Booze and Cigarettes Too Much for Prep Paper

Stevenson High School delays release of Statesman

Stevenson High School is throwing a fight against the media, including its own.

After ending up on Friday’s edition of the Chicago Tribune for allegedly censoring a controversial issue of the school’s paper The Statesman, school officials are now saying the censorship charges are “false.”

The Statesman’s edition originally scheduled to run on Friday was delayed because its faculty advisors determined that an article featuring anonymous sources discussing alleged illegal activity was not fit for print,” the Lincolnshire school explained in a statement.

The story was about National Honor Society students and freshman mentors admitting to drinking and smoking, and was set to appear on the weekly’s front page, according to the Daily Herald.
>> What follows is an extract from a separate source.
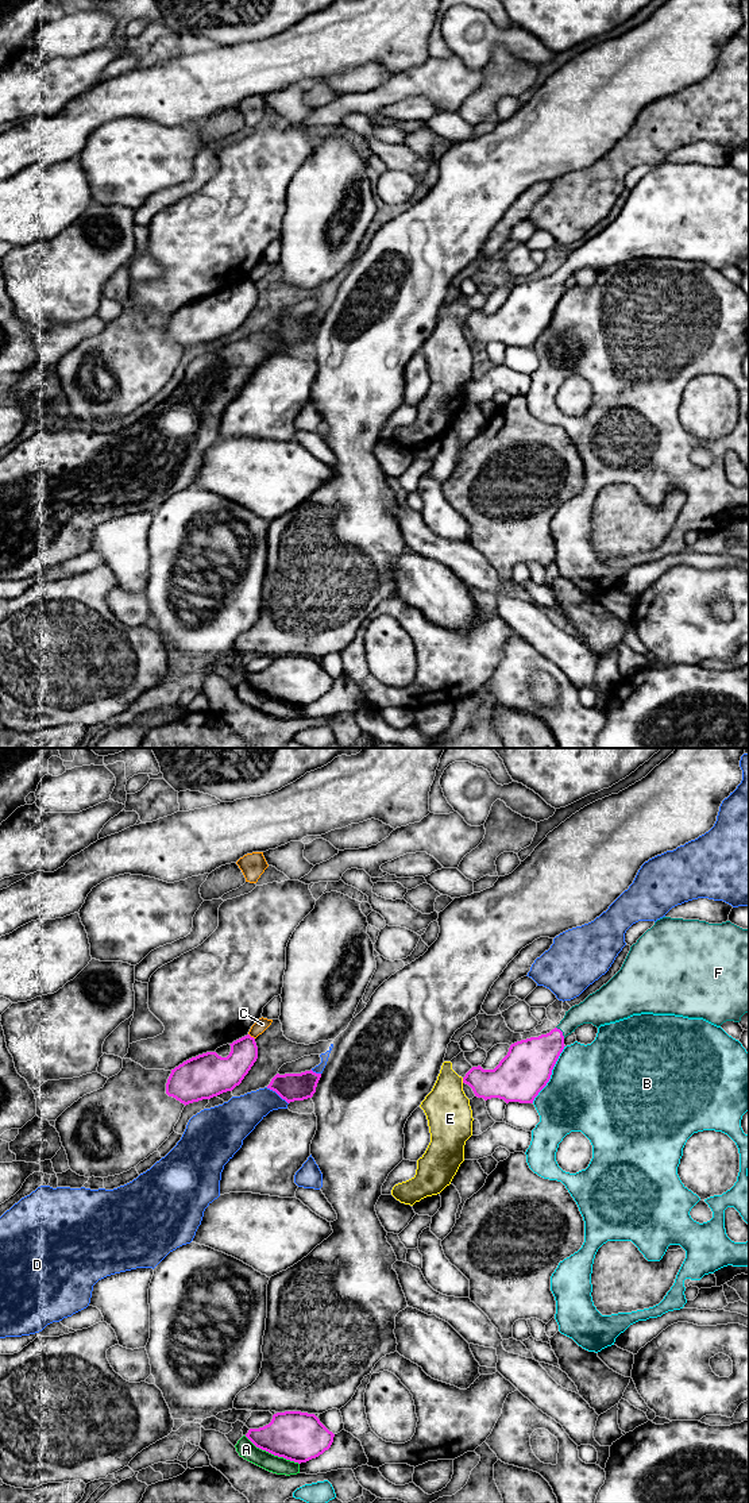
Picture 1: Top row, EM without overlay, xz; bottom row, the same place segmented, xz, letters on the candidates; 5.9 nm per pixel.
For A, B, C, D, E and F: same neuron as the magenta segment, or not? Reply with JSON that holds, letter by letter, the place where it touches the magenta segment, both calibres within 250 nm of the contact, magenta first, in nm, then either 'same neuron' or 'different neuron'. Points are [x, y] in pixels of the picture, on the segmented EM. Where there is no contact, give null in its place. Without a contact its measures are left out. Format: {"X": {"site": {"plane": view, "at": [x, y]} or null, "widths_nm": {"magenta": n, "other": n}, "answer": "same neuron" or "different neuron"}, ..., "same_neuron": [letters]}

“Today’s issue was censored,” the paper's managing editor Evan Ribot told the Herald, adding that stories about shoplifting and teen pregnancy were also considered inappropriate and discarded.

On Wednesday, the paper’s staff was told to not run the story until “appropriate revisions” were made.

The school defended it's decision because it does not "does not encourage the use of anonymous sources in its student newspaper" and that it's bound by the "principle of in loco parentis -- acting in the place of the parent."

Instead of postponing the article’s publication, students decided the paper should be published with a blank front page, with only a note explaining the reason for the missing article.

A Monday meeting has been scheduled between the school’s administration and students working at the paper.

“We have to discuss our options,” Ribot told the Herald. “I certainly don’t want to water down the stories.”
 
The Statesman had already been in the spotlight earlier this year, when 3,400 copies of a February issue mostly dedicated to teen “hook ups” disappeared.